Jackie Chan's work in the '80s and '90s was amazing to watch. In films like Police Story, Rumble in the Bronx, Supercop, and Project A, he combined virtuoso martial arts training with comedy to create something truly special. The American Rush Hour franchise cemented his status as a genre legend. Chan's pictures typically ended with an “injury reel” showing the ways he got hurt doing spectacular stunts, all for our viewing pleasure.
Those injuries, combined with the natural effects of aging, have taken a toll, though, leaving the actor less able to do what he once did. As such, many of his movies from 2010 on – The Spy Next Door, The Foreigner, etc. – have felt watered down and unsatisfying. Vanguard can unfortunately be added to that list.
Chan plays Tang Huating, the owner of a covert security agency. One of his clients, a wealthy businessman, is being targeted by a Middle Eastern militia for reasons that are never quite clear. To get to him, they also go after his daughter, who is a wildlife conservationist. She's simultaneously being hunted by a ruthless poacher. Tang assembles his team, consisting of young agents Lei Zhenyu (Yang Yang) and Mi Ya (Miya Muqi), to protect both of them.
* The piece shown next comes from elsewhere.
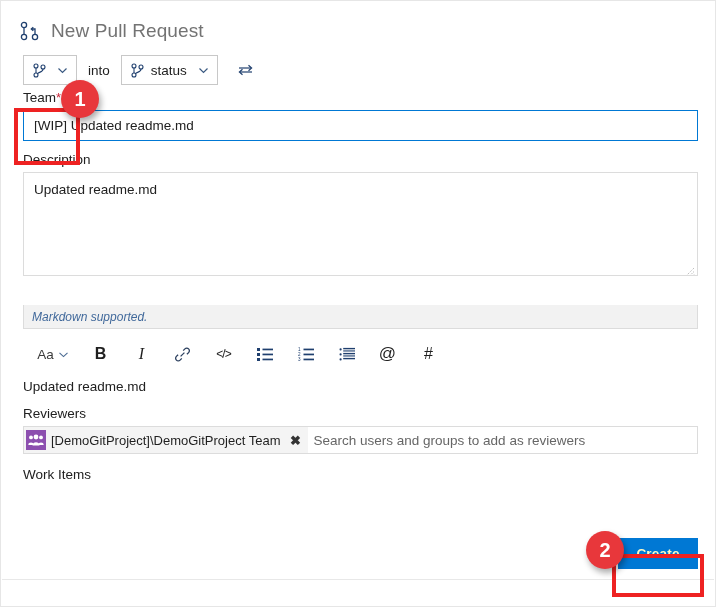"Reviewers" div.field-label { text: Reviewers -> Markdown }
The key word there is “young.” Vanguard finds Jackie Chan letting his co-stars do the brunt of the physical work. A fight sequence in a kitchen, led by Yang, is the kind of battle Chan once would have done himself. It involves using anything and everything within reach as a weapon, flipping over counters, etc. Although effectively choreographed, no one does that sort of semi-comedic fight with the panache that Chan used to, so it feels like an homage to his work performed by someone else, rather than an original concept.
The star does see some action during a group fight that occurs while careening down white water rapids. At the same time, CGI was obviously used to achieve the sequence, meaning it's far less exciting than watching him slide down the side of a skyscraper like he did in Who Am I? or dangle from a helicopter rope ladder as in Supercop. CGI fells several scenes in Vanguard, for that matter. A high-speed car chase has shots with all-too-apparent computer-generated automobiles, sapping its excitement value. A scene in the African jungle is similarly diminished by not-entirely-convincing animals.
Chan reunites with Stanley Tong, the director of Rumble in the Bronx and First Strike, for this movie. Clearly, the intention was to make a film that plays like an old-school Jackie Chan adventure, albeit one that takes advantage of digital possibilities. But Chan is sidelined here, doing minimal action, and his co-stars lack the charisma that he has in spades. Add in an incoherent story and an unmemorable villain, and Vanguard misses its goal by a mile.
out of four
Vanguard is unrated, but contains PG-13 level fighting violence. The running time is 1 hour and 48 minutes.